As the excerpt from Part I explains, the gardens around the manor of Stowe consisted of approximately four hundred acres. Like the house, with its rooms finished in different styles, the gardens were also distinguished by different scenes and character.
One fascinating monument is the Temple of British Worthies, a semi-circular structure by the upper lake, containing the busts of notable people including: Alexander Pope, Sir Thomas Gresham, Ignatius Jones, John Milton, William Shakespeare, John Locke, Sir Isaac Newton, Sir Francis Bacon, King Alfred, Edward Prince of Wales, Queen Elizabeth, King William III, Sir Walter Raleigh, Sir Francis Drake, John Hampden and John Barnard.

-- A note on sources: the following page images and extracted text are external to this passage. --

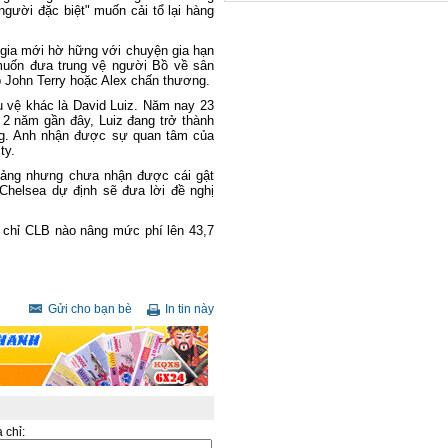
"người đặc biệt" muốn cải tổ lại hàng
 gia mới hờ hững với chuyện gia hạn
muốn đưa trung vệ người Bồ về sân
 John Terry hoặc Alex chấn thương.
 vệ khác là David Luiz. Năm nay 23
a 2 năm gần đây, Luiz đang trở thành
ng. Anh nhận được sự quan tâm của
ty.
 bảng nhưng chưa nhận được cái gật
 Chelsea dự định sẽ đưa lời đề nghị
 chỉ CLB nào nâng mức phí lên 43,7
Gửi cho bạn bè
In tin này
a chỉ:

Constructed between 1734 and 1735, the structure is built of stone and centers around a bust of Mercury in the middle. Situated in the Elysian Fields at Stowe, the structure was designed by William Kent. The National Trust has a detailed page on Stowe and many of the restorations underway here: History of Stowe | National Trust
The park also has a monument to Captain Greville, Lord Cobham’s tribute to his nephew Captain Thomas Greville.
Excerpts from The New British Traveller, 1819.
Jonathan Myles-Lea, a painter of historic houses and gardens, was commissioned by the National Trust to create a map of all the monuments and temples in the Stowe Landscape Gardens:
There are many lovely pictures online of the modern Stowe gardens and house, which I highly recommend viewing.
The Georgian era was really the primary time period for work in the gardens, including those designs by William Kent and later Capability Brown, who served as head gardener from 1741 until 1751. Brown added the Palladian Bridge, expanded the lake into a more natural shape, and developed the Grecian Valley which was really a woodland area.
Following Brown’s departure, Richard Woodward continued Brown’s work of naturalising much of the landscape, so that by the Regency era the gardens were fairly finished. In 1826, the Lamport Estate east of the gardens would be purchased and folded in, and in 1840 new rock and water gardens would be added.
The gardens, throughout the Georgian to Victorian era, were a destination and attraction for nobility, political leaders, and other fashionable people. It was the first English garden to have a guidebook produced, would have poems and other tomes dedicated to its magnificence, and was undoubtedly a sight to behold during the Regency era.